Instruction -> Show every line of the data that contains the string "Sikojen".

*** Opening Dataset entries ***

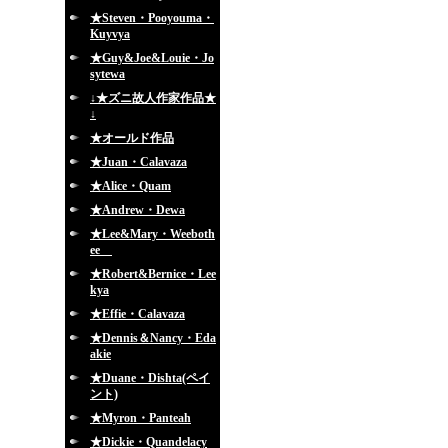
★Steven・Pooyouma・
Kuyvya
★Guy&Joe&Louie・Jo
sytewa
↓★ズニ故人作家作品★
↓
★オールド作品
★Juan・Calavaza
★Alice・Quam
★Andrew・Dewa
★Lee&Mary・Weeboth
ee
★Robert&Bernice・Lee
kya
★Effie・Calavaza
★Dennis＆Nancy・Eda
akie
★Duane・Dishta(ペイ
ント)
★Myron・Panteah
★Dickie・Quandelacy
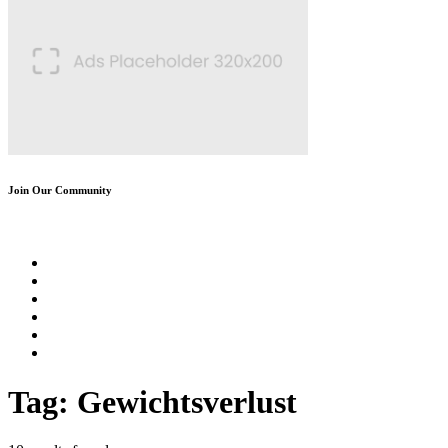
Join Our Community
Tag: Gewichtsverlust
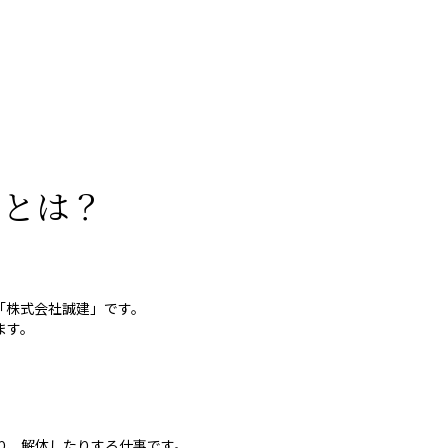
力とは？
「株式会社誠建」です。
ます。
り、解体したりする仕事です。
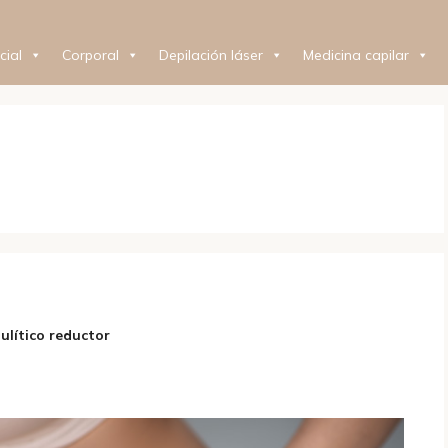
cial
Corporal
Depilación láser
Medicina capilar
lulítico reductor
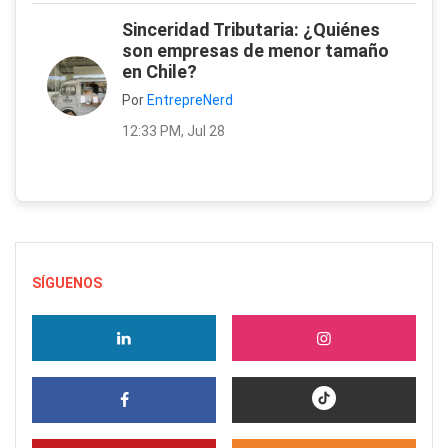
Sinceridad Tributaria: ¿Quiénes
son empresas de menor tamaño
en Chile?
Por
EntrepreNerd
12:33 PM, Jul 28
SÍGUENOS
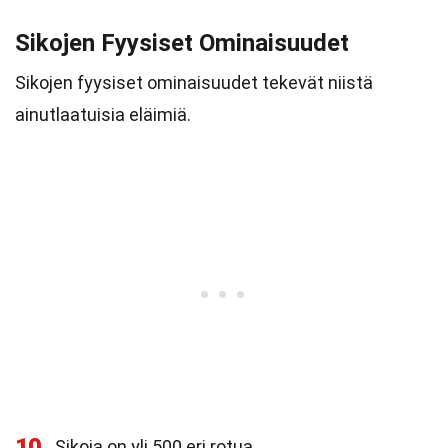
Sikojen Fyysiset Ominaisuudet
Sikojen fyysiset ominaisuudet tekevät niistä
ainutlaatuisia eläimiä.
10
Sikoja on yli 500 eri rotua.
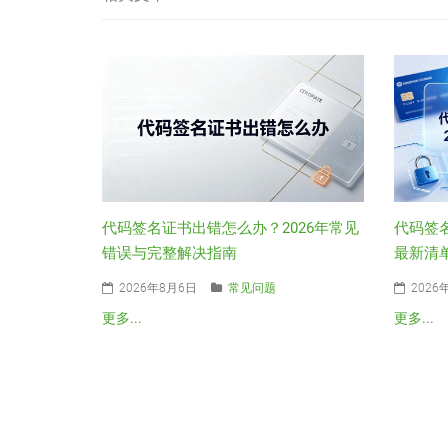
代码签名证书出错怎么办？2026年常见
代码签
错误与完整解决指南
最新清
2026年8月6日
常见问题
2026
更多...
更多...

*** Closing Dataset entries ***

Solution for this task ->
Sikojen Fyysiset Ominaisuudet
Sikojen fyysiset ominaisuudet tekevät niistä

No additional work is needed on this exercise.